Before Kentucky achieved statehood in 1792, the Kentucky press was established in 1787. Kentucky's founding fathers recruited in 1785 a young surveyor from northern Virginia, John Bradford. Bradford possessed no credentials as a printer, but he readily embraced the goal to establish the first newspaper to serve the citizens of the then western Virginia counties. In the thrumming metropolis of Lexington, on Aug. 11, 1787, the first issue of the Kentucke Gazette pronounced its mission to publish in support of Kentucky's statehood, to feature news of the national and state governments, to keep citizens apprised of foreign affairs, and to promote editorial discourse on scholarly subjects of socio-political value. Local news reporting was unnecessary as Lexington was a small, vibrant town whose residents saw little need to read the news they themselves generated and disseminated.
As the only newspaper within a 500-mile radius, the Kentucke Gazette flourished. When Kentucky was granted statehood, Bradford served as the new state's first public printer. Between 1793 and 1795, James Stewart established the Kentucke Gazette's first rival, the Kentucky Herald. Bradford died in 1830. After many changes in ownership, the final issue of Kentucke Gazette was published in 1848 culminating a 60-year history.
The story of the Kentucke Gazette introduces Herndon J. Evans book entitled, The Newspaper Press in Kentucky (Lexington: The University Press of Kentucky, 1976). Evans chronicles the emergence of newspapers across the state, the establishment of the Kentucky Press Association in 1869, and the emergence of the University of Kentucky's School (then called Department) of Journalism in 1914. Evans' work provides the outline of the vibrant history of newspaper publishing in Kentucky. His work alongside the research of William H. Perrin in The Pioneer Press of Kentucky (Louisville: 1888) and Dr. Thomas D. Clark in The Rural Press and the New South (Baton Rouge: Louisiana State Univ. Press, 1948) and The Southern Country Editor (Indianapolis: Bobbs-Merrill Co., 1948) provide a formidable analysis of Kentucky's press.

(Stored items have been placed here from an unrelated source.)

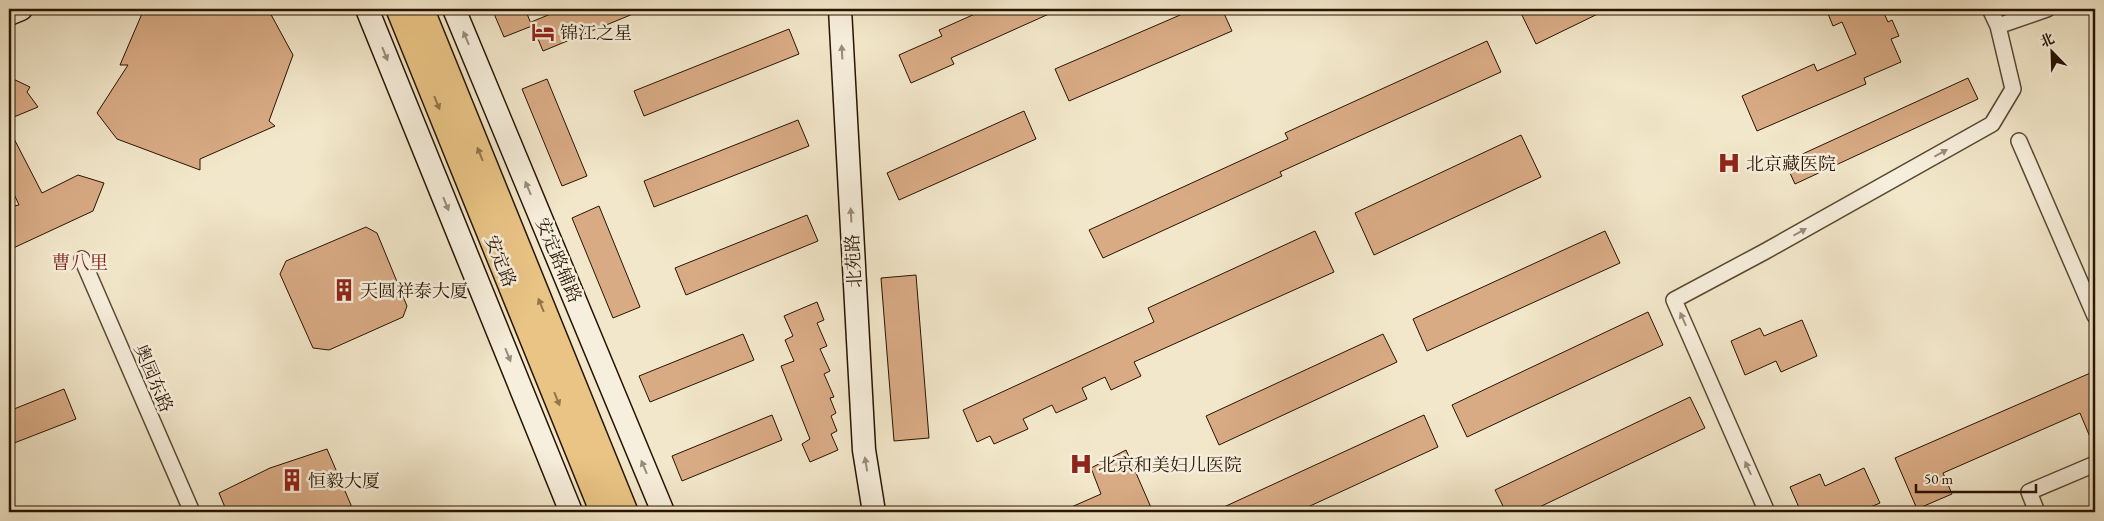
<svg xmlns="http://www.w3.org/2000/svg" width="2104" height="521" viewBox="0 0 2104 521" font-family="'EB Garamond','Noto Serif SC',serif">
	<rect width="100%" height="100%" fill="#f2e7ca"/>
	<filter id="stains"><feTurbulence type="fractalNoise" baseFrequency=".004" numOctaves="4"/><feColorMatrix values="0 0 0 0 .2 0 0 0 0 .09 0 0 0 0 .02 0 0 0 .5 -.17"/></filter>
	<radialGradient id="worn" r=".72"><stop offset=".6" stop-color="#630" stop-opacity="0"/><stop offset="1" stop-color="#630" stop-opacity=".3"/></radialGradient>
	<path fill="#d9ab85" stroke="#281400" d="M144 9H268L293 55 269 121 275 126 200 159V170L117 139 97 113 128 65H120Z
		M492 9H525L532 26 504 37Z
		M563 9H645L543 51 531 22Z
		M986 9H1060L951 58 954 64 911 83 899 55 942 36 939 30Z
		M1194 9H1222L1232 31 1069 101 1055 69Z
		M1519 9H1608L1536 44Z
		M1826 9H1882L1888 22 1892 20 1899 36 1891 39 1901 62 1864 78 1866 84 1757 131 1742 96 1814 64 1817 71 1856 54 1842 22 1833 26Z
		M789 29 799 54 644 116 634 91Z
		M1487 41 1501 72 1280 172 1282 176 1103 258 1089 230 1288 139 1285 133Z
		M9 77 30 87 27 92 38 107 9 119Z
		M1968 78 1978 99 1795 184 1785 162Z
		M547 79 587 176 562 186 522 89Z
		M1024 111 1036 139 899 200 887 173Z
		M798 120 809 146 654 207 644 181Z
		M9 129 42 193 78 175 104 183 93 211 9 250V207L19 205 9 183Z
		M1521 135 1541 177 1374 255 1355 213Z
		M599 206 640 307 613 318 572 218Z
		M807 215 818 241 686 295 675 268Z
		M366 227 377 233 407 306 403 317 329 350 313 348 280 274 286 261Z
		M1315 231 1334 272 1134 362 1141 376 1111 390 1105 377 1082 388 1087 399 1056 413 1052 405 1023 419 1028 429 994 444 990 436 977 442 963 410 1154 322 1148 308Z
		M1605 231 1620 263 1427 351 1413 319Z
		M916 275 929 438 894 441 881 278Z
		M817 302 824 320 817 323 827 346 820 349 830 371 824 374 834 397 830 398 836 413 831 416 837 431 831 434 838 450 810 462 802 444 810 439 781 366 794 361 785 340 793 336 784 316Z
		M1648 312 1663 345 1467 437 1452 405Z
		M1802 320 1817 356 1781 372 1776 361 1745 375 1731 341 1760 328 1764 336Z
		M743 334 754 360 650 402 639 376Z
		M1383 334 1397 362 1219 445 1206 416Z
		M2095 371V449L2080 413 1943 473 1952 494 1917 509 1895 458Z
		M64 389 76 419 9 445V411Z
		M1690 397 1705 428 1529 512H1506L1495 490Z
		M772 415 782 440 682 481 672 456Z
		M1424 415 1438 447 1297 512H1213Z
		M327 449 354 512H227L219 493 270 468Z
		M1126 450 1153 512H1060L1101 494 1091 468Z
		M1864 468 1880 503 1859 512H1801L1790 487 1820 474 1825 486Z"/>
	<g fill="none" stroke-linecap="round" stroke-linejoin="round">
		<defs>
			<path id="street" d="M1998 26 2047 9
				M2019 141 2095 316
				M82 259 192 512
				M1767 512 1674 300 1764 252 1992 124 2013 89 1998 26 1990 9
				M2037 512 2029 492 2095 464"/>
			<path id="secondary" d="M367 9 571 512
				M454 9 663 512
				M840 9 864 450 874 512
				M9 14 21 9"/>
			<path id="primary" d="M399 9 603 512
				M421 9 625 512"/>
		</defs>
		<use href="#street" stroke="#5a4932" stroke-width="18"/>
		<use href="#secondary" stroke="#281400" stroke-width="25"/>
		<use href="#primary" stroke="#281400" stroke-width="28"/>
		<use href="#street" stroke="#f7efdd" stroke-width="15"/>
		<use href="#secondary" stroke="#f7efdd" stroke-width="22"/>
		<use href="#primary" stroke="#e9c485" stroke-width="25"/>
	</g>
	<defs><path id="oneway-solid" d="M-6-.8H1V-3.2L6.5 0L1 3.2V.8H-6Z" transform="scale(1.25)"/></defs>
	<g fill="#9a8c7a">
		<use href="#oneway-solid" transform="translate(466 38) rotate(-113)"/>
		<use href="#oneway-solid" transform="translate(842 52) rotate(-93)"/>
		<use href="#oneway-solid" transform="translate(385 54) rotate(68)"/>
		<use href="#oneway-solid" transform="translate(1941 153) rotate(-29)"/>
		<use href="#oneway-solid" transform="translate(528 188) rotate(-113)"/>
		<use href="#oneway-solid" transform="translate(446 204) rotate(68)"/>
		<use href="#oneway-solid" transform="translate(851 215) rotate(-93)"/>
		<use href="#oneway-solid" transform="translate(1800 232) rotate(-29)"/>
		<use href="#oneway-solid" transform="translate(1683 319) rotate(-114)"/>
		<use href="#oneway-solid" transform="translate(508 355) rotate(68)"/>
		<use href="#oneway-solid" transform="translate(866 464) rotate(-99)"/>
		<use href="#oneway-solid" transform="translate(644 467) rotate(-113)"/>
		<use href="#oneway-solid" transform="translate(1748 468) rotate(-114)"/>
	</g>
	<g fill="#927549">
		<use href="#oneway-solid" transform="translate(437 103) rotate(68)"/>
		<use href="#oneway-solid" transform="translate(480 154) rotate(-112)"/>
		<use href="#oneway-solid" transform="translate(541 305) rotate(-112)"/>
		<use href="#oneway-solid" transform="translate(557 399) rotate(68)"/>
	</g>
	<defs>
		<symbol id="hotel-bare" viewBox="-9 -9 18 18"><path d="M-6-4.5h1.5V1H6V5H4.5V3h-9V5H-6ZM-4 0a1.8 1.8 0 1 1 3.6 0ZM.5 0V-2.5h3Q6-2.5 6 0Z" fill="#8f2418" stroke="#f7efdd" stroke-width="2.5" paint-order="stroke"/></symbol>
		<symbol id="hospital-bare" viewBox="-9 -9 18 18"><path d="M-5-5h3v3.5h4V-5h3V5h-3V1.5h-4V5h-3Z" fill="#8f2418" stroke="#f7efdd" stroke-width="2.5" paint-order="stroke"/></symbol>
		<symbol id="building-bare" viewBox="-9 -9 18 18"><path d="M-4-6H4V6H1V3H-1V6H-4ZM-2.5-4.3h1.7v1.8h-1.7ZM.8-4.3h1.7v1.8H.8ZM-2.5-1h1.7V.8h-1.7ZM.8-1h1.7V.8H.8Z" fill="#8f2418" stroke="#f7efdd" stroke-width="2.5" paint-order="stroke"/></symbol>
	</defs>
	<g fill-rule="evenodd">
		<use href="#hotel-bare" x="527" y="16" width="32" height="32"/>
		<use href="#hospital-bare" x="1713" y="147" width="32" height="32"/>
		<use href="#building-bare" x="328" y="274" width="32" height="32"/>
		<use href="#hospital-bare" x="1065" y="448" width="32" height="32"/>
		<use href="#building-bare" x="276" y="464" width="32" height="32"/>
	</g>
	<g text-anchor="middle" dominant-baseline="central" stroke-width="5" stroke-linejoin="round" paint-order="stroke">
		<g font-size="18" fill="#281400" stroke="#f7efdd" text-anchor="start">
			<text x="560" y="32">锦江之星</text>
			<text x="1746" y="163">北京藏医院</text>
			<text x="360" y="290">天圆祥泰大厦</text>
			<text x="1098" y="464">北京和美妇儿医院</text>
			<text x="308" y="480">恒毅大厦</text>
		</g>
		<g font-size="18" fill="#281400" stroke="#f7efdd">
			<text transform="translate(559 260) rotate(67)">安定路辅路</text>
			<text transform="translate(501 261) rotate(68)">安定路</text>
			<text transform="translate(853 261) rotate(-93)">北苑路</text>
			<text transform="translate(154 378) rotate(67)">奥园东路</text>
		</g>
		<g font-size="19" fill="#7a1f14" stroke="#f7efdd">
			<text x="80" y="262">曹八里</text>
		</g>
	</g>
	<rect width="2104" height="521" fill="none" stroke="#f2e7ca" stroke-width="30"/>
	<rect x="10" y="10" width="2084" height="501" fill="none" stroke="#281400" stroke-width="2.5"/>
	<rect x="15" y="15" width="2074" height="491" fill="none" stroke="#281400"/>
	<g transform="translate(2052 52) rotate(337)" stroke="#f7efdd" stroke-width="4" paint-order="stroke">
	<path d="M0-4L9 19L0 12L-9 19Z" fill="#281400"/>
	<text y="-8" font-size="14" font-weight="bold" text-anchor="middle" fill="#281400">北</text>
	</g>
	<path d="M1916 484v8h120v-8" fill="none" stroke="#281400" stroke-width="2.5"/>
	<text x="1924" y="484" font-size="15" fill="#281400" stroke="#f7efdd" stroke-width="4" paint-order="stroke">50 m</text>
	<rect width="100%" height="100%" filter="url(#stains)"/>
	<rect width="100%" height="100%" fill="url(#worn)"/>
</svg>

Until the Civil War, many newspapers emerged for short-lived publication tenures. However, after the wretched War that rendered this border state divided and impoverished, a good number of new publications emerged and have been in continuous publication, albeit with mergers and name changes, into the 21st Century. Among those titles are representatives from each of Kentucky's six regions: the Eastern Mountains and Coal Fields, the Bluegrass, the Knobs Arc, the Mississippi Plateaus known as the Pennyroyal (or, Pennyrile), the Mississippi Embayment called the Jackson Purchase and the Western Coal Fields.